**To do**
Your task is to gather the lines below that hold the string "nose".

[Stored items from a collection]
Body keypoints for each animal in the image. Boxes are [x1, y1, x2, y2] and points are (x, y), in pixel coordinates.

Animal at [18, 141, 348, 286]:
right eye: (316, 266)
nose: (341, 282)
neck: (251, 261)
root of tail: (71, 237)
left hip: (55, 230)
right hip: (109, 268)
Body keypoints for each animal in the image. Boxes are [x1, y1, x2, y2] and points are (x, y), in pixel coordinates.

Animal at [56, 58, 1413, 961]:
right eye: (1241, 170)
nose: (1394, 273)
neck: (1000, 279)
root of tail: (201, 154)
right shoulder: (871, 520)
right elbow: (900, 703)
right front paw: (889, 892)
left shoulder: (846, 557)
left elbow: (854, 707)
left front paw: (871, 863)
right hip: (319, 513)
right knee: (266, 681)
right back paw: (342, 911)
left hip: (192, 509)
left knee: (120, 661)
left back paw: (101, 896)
--
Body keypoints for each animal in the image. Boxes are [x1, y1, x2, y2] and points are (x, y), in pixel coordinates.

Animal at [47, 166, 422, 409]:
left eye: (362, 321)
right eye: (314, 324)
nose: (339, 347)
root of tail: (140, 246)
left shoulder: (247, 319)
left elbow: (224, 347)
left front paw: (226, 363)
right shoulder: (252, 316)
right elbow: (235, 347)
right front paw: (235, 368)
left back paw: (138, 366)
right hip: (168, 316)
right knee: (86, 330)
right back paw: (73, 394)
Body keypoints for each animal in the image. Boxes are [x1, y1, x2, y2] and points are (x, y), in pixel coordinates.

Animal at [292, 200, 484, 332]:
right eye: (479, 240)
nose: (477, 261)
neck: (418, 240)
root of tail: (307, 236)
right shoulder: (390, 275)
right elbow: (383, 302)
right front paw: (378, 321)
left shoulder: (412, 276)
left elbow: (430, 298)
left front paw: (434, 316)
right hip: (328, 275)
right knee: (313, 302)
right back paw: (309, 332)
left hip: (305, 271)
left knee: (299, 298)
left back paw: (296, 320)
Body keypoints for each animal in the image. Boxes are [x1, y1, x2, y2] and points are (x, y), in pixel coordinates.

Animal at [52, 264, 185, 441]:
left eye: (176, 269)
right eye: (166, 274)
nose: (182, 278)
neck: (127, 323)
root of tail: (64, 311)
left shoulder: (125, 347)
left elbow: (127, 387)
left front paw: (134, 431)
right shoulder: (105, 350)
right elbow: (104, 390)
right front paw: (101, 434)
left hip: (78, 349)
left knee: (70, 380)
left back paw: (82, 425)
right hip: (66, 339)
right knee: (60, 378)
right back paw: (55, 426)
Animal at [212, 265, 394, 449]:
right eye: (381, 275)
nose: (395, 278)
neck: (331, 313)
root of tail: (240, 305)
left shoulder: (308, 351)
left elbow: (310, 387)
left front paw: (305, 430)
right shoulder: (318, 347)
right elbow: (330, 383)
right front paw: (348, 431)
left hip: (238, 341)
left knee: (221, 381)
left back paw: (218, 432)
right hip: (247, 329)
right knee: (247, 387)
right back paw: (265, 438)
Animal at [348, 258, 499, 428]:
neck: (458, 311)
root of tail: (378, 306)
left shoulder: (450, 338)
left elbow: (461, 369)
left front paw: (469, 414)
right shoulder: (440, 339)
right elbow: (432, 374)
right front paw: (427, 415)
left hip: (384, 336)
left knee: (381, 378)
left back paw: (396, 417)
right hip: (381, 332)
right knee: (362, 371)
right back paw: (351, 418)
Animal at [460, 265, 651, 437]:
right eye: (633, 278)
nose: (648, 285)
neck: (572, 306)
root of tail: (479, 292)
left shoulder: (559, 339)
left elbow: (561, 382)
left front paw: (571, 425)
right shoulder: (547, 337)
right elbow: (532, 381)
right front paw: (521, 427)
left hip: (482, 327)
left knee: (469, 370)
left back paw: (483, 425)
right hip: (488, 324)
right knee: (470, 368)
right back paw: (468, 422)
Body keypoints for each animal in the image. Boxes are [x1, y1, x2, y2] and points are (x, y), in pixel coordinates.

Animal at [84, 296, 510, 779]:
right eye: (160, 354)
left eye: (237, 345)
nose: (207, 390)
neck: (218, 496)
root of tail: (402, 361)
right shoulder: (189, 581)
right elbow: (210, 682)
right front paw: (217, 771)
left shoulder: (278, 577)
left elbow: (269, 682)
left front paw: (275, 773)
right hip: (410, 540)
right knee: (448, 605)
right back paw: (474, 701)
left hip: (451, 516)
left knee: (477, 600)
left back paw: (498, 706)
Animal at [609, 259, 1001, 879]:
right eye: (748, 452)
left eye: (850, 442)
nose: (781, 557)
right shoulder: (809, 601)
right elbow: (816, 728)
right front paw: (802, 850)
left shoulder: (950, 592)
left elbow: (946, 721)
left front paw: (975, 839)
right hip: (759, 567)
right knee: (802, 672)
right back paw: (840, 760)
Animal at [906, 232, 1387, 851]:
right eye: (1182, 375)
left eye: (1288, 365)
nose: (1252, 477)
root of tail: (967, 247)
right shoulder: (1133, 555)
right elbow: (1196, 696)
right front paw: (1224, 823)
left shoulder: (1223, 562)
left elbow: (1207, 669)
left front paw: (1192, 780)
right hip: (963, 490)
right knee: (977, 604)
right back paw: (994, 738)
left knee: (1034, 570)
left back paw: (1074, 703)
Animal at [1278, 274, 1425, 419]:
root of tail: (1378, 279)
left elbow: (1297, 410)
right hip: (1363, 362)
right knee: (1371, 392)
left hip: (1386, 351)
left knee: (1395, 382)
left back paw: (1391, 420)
--
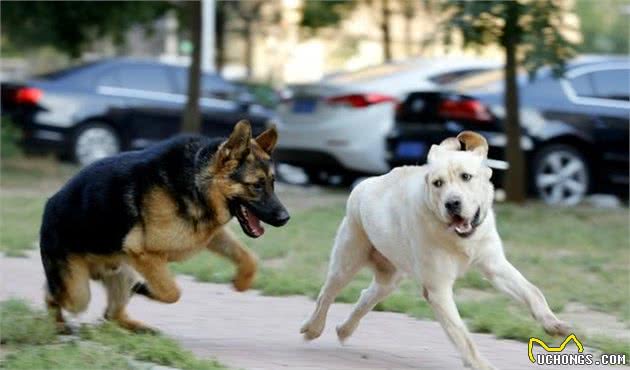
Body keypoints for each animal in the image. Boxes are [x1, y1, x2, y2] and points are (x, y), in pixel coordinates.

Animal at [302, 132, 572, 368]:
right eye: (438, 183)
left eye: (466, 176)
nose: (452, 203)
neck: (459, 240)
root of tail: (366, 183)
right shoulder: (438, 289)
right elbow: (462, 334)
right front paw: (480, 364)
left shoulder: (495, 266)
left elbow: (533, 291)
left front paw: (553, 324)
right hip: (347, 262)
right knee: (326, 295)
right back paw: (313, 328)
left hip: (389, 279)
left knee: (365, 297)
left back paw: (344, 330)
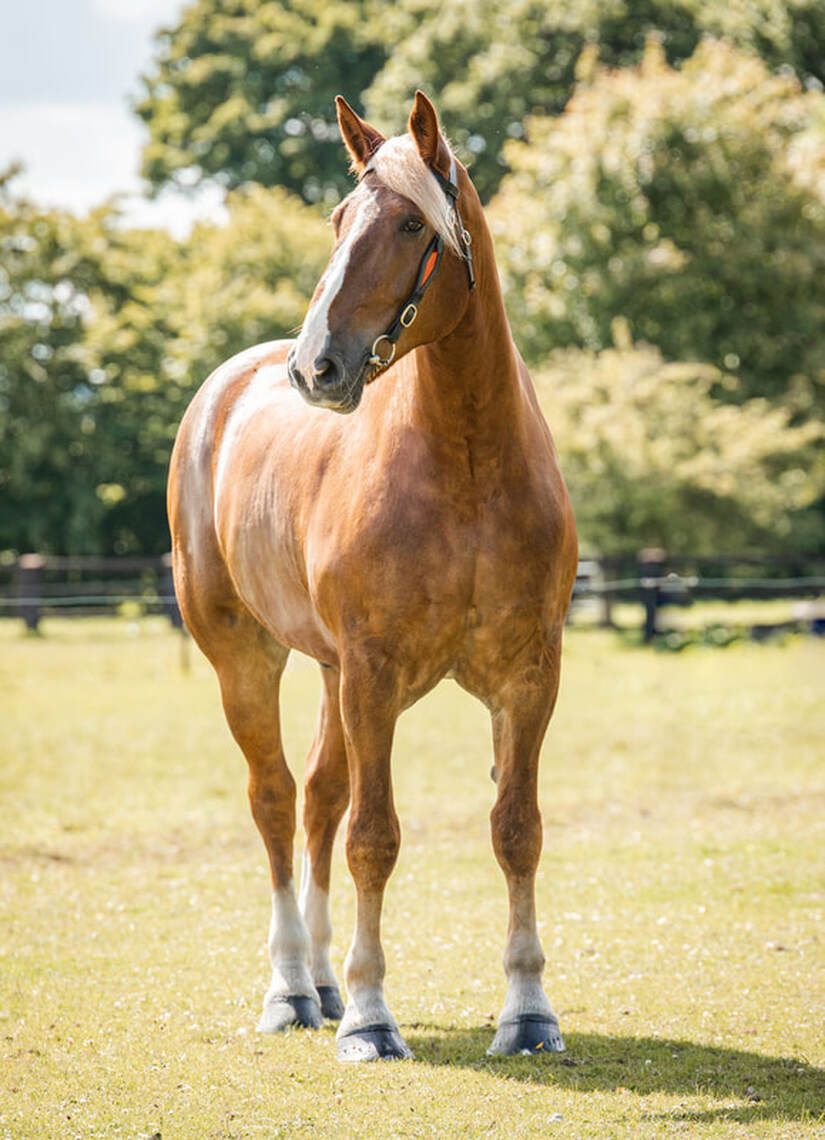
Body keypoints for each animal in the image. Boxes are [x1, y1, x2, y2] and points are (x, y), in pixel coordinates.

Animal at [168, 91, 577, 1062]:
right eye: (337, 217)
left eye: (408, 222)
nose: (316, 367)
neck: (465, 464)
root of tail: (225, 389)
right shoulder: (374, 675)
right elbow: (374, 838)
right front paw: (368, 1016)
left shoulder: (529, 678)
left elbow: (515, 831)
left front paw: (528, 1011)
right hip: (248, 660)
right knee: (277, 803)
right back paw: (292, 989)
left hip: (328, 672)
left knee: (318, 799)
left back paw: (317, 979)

**Solution to this task**
nose: (341, 282)
nose: (1394, 273)
nose: (339, 347)
nose: (477, 261)
nose: (182, 278)
nose: (395, 278)
nose: (648, 285)
nose: (207, 390)
nose: (781, 557)
nose: (1252, 477)
nose: (452, 203)
nose: (316, 367)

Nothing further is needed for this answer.